Starring: Christian Bale, Heath Ledger, Aaron Eckhart
Directed by: Christopher Nolan (“Batman Begins”)
Written by: Christopher Nolan (“Memento”), Jonathan Nolan (“The Prestige”)

Is it possible for a film so saturated in hype to be blinding even to the most objective of viewers? With “The Dark Knight” sure to break a few box office records this weekend, it’s no surprise that a visionary director like Christopher Nolan can create such an immensely dim and entertaining crime drama masked as a superhero movie. It’s easily the best comic-book movie of the summer, but to call it more than that is the overstatement of the year.

The accolades, of course, start with the late Heath Ledger’s fiendish and amazing performance at Batman’s nemesis the Joker. Ledger is right on cue as the soulless clown who robs banks alongside his gang of criminals. It’s a completely different portrayal than that of Jack Nicholson from the 1989 version. It’s not better or worse, but it is distinctive and memorable.

Christian Bale returns to form as the most ruthless Batman of any that came before him. Torn between his responsibility as a vigilante crime fighter in Gotham City and settling down with Rachel Dawes (Maggie Gyllenhaal), who is now more interested the newly elected district attorney Harvey Dent (Aaron Eckhart, who is later burned to become Two-Face) than billionaire businessman Bruce Wayne.

As in “Batman Begins,” Nolan has recreated the denseness of a city on the brink of chaos in “The Dark Knight” and it permeates through the entire film.
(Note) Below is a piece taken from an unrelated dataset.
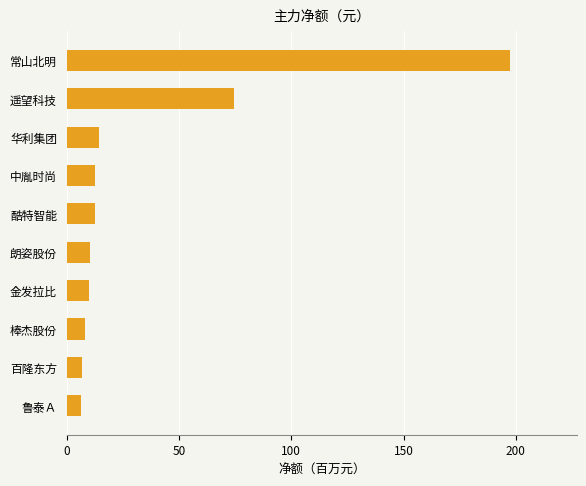

Are the bars horizontal?

Yes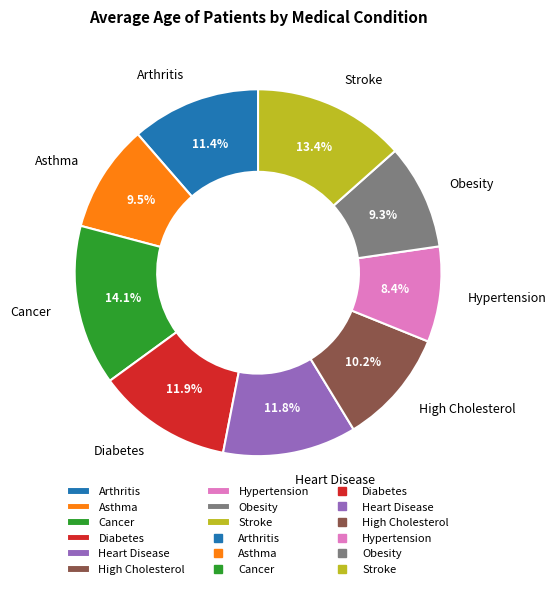

Count the number of slices in the pie.

9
It’s a real-world story with comic-book tendencies and Nolan is the one that is able to mold the two genres together to produce a sort of hybrid crime thriller.

There are moments in “The Dark Knight” where the screenplay has some opportunities to really sideswipe the audience, but chooses some easy way outs of a few intense situations. Where the film could have ended up becoming macabre and transformed the Joker into an incarnate of evil, it bows out and leaves him on a level of likability.

Overall, “The Dark Knight” wowed, but didn’t have a lasting effect despite it’s full-package delivery. That’s usually what happens with summer blockbusters, even when there as impressive as this.